A single number is expected: the count of lines below where the word "CARLO" occurs.

# # # #

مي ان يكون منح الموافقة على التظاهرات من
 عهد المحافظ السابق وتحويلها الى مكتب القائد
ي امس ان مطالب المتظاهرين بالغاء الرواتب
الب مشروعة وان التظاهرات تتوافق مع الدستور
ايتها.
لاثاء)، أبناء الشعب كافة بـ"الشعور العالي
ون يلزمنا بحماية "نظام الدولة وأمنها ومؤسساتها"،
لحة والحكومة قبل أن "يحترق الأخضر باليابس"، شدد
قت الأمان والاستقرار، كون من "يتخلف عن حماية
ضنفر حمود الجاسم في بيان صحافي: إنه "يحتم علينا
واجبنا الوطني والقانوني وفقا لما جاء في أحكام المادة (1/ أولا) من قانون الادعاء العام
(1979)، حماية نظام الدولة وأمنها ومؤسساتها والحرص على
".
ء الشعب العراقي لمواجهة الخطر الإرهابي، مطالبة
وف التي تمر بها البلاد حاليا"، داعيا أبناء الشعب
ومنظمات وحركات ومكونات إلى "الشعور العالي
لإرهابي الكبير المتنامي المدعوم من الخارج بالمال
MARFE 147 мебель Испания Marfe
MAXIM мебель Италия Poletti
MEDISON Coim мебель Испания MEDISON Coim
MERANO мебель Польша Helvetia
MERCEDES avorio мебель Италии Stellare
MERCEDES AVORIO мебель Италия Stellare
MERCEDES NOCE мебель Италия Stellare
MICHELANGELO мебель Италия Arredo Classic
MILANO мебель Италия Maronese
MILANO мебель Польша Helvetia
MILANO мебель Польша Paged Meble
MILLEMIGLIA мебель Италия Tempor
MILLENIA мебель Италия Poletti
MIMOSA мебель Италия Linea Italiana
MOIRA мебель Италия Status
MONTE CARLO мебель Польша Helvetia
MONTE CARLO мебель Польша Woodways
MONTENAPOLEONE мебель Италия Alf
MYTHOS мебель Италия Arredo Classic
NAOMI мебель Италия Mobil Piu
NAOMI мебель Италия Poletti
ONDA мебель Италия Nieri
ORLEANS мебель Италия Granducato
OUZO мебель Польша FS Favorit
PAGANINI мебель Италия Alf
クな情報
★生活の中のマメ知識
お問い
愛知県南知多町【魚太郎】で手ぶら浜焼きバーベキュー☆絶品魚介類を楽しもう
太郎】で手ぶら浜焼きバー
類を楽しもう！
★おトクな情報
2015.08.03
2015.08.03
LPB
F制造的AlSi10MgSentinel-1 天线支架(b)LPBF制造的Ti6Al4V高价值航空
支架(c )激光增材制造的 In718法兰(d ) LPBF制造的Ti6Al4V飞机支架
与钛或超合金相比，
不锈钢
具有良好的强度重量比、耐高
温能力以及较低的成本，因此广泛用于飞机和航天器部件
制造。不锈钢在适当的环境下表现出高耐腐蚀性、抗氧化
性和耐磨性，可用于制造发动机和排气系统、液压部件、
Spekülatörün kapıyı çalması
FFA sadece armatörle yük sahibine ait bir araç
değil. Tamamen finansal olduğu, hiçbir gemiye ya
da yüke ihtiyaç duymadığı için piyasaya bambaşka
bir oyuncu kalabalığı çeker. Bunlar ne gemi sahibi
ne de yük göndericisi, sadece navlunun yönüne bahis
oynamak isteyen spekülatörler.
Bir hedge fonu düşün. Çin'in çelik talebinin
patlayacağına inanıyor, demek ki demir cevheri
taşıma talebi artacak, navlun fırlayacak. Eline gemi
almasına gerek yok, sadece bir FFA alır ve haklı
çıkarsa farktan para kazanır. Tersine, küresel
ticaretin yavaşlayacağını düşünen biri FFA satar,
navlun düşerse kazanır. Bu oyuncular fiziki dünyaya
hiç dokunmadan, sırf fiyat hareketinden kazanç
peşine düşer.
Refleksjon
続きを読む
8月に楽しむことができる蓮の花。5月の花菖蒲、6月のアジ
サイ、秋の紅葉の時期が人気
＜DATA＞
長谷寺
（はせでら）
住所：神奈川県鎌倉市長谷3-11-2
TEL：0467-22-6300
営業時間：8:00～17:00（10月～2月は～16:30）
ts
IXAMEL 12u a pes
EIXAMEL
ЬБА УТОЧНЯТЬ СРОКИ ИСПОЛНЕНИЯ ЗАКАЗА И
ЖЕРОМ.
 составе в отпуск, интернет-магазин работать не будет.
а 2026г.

# # # #

- _SOLUTION TO THE EXERCISE_
2